An increasing number of patients with ALL are now being cured by combining different types of targeted agents and positioning them in the early first-line setting. The overall reliance on cytotoxic drugs is decreasing and minimization of toxicity caused by chemotherapy has become a key concept, particularly during induction. Allogeneic HCT retains its central role in the treatment of r/r ALL but immunotherapy-based regimens seem to offer little or no benefit to an increasing number of patients, especially those with a very good molecular response. While the critical importance of MRD in informing treatment decisions is universally accepted, a lack of standardization and consensus on exactly how it should be conducted remain obstacles to its optimal use. CAR T-cells are emerging as the next major, highly effective components of ALL therapy but substantial toxicity issues need to be overcome before routinely integrating them into first-line therapy.

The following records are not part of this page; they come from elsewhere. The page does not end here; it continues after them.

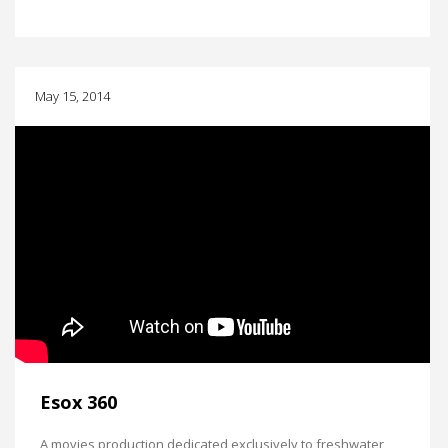
May 15, 2014
Esox 360
A movies production dedicated exclusively to freshwater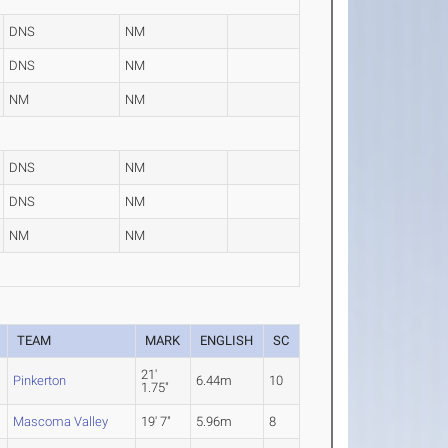
DNS
NM
DNS
NM
NM
NM
DNS
NM
DNS
NM
NM
NM
TEAM
MARK
ENGLISH
SC
21'
Pinkerton
6.44m
10
1.75"
Mascoma Valley
19' 7"
5.96m
8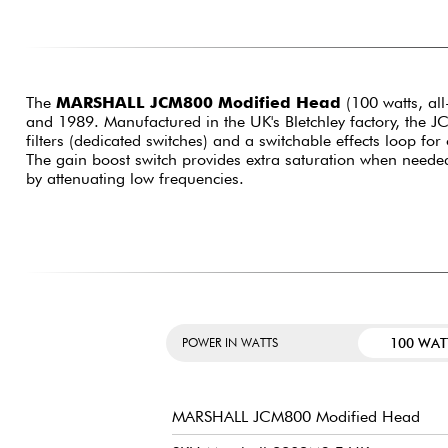
The
MARSHALL JCM800 Modified Head
(100 watts, all
and 1989. Manufactured in the UK's Bletchley factory, the J
filters (dedicated switches) and a switchable effects loop for 
The gain boost switch provides extra saturation when needed,
by attenuating low frequencies.
100 WAT
POWER IN WATTS
MARSHALL JCM800 Modified Head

How to best position these cellular therapies within a therapeutic regimen, including in relation to HCT, remains investigational. Treatment of older patients continues to be problematic, a better understanding of the different biology of ALL in young and older patients should be a focus of translational research. The main goal of treatment has to be the prevention of overt relapse at all costs, facilitated by optimal front-line therapy, risk-orientated stratification and meticulous implementation of state-of-the-art MRD monitoring. Even with the dramatically improved tools now at our disposal, optimal patient management requires enormous attention to detail and recognition of patient-specific parameters such as response depth and dynamics, tolerability of treatment and quality of life, psychological factors and social support structures, among others. All of these are best delivered in the context of a clinical trial.

CONFLICT OF INTEREST


Research support and honoraria for advisory board activity: Incyte, Amgen. Honoraria for advisory board activity: Autolus.

FUNDING


None

ACKNOWLEDGEMENTS


A great thanks to all colleagues, trial and nursing staff worldwide who contributed to the outstanding progress made in the treatment of ALL, and to patients and caregivers who are central to this effort.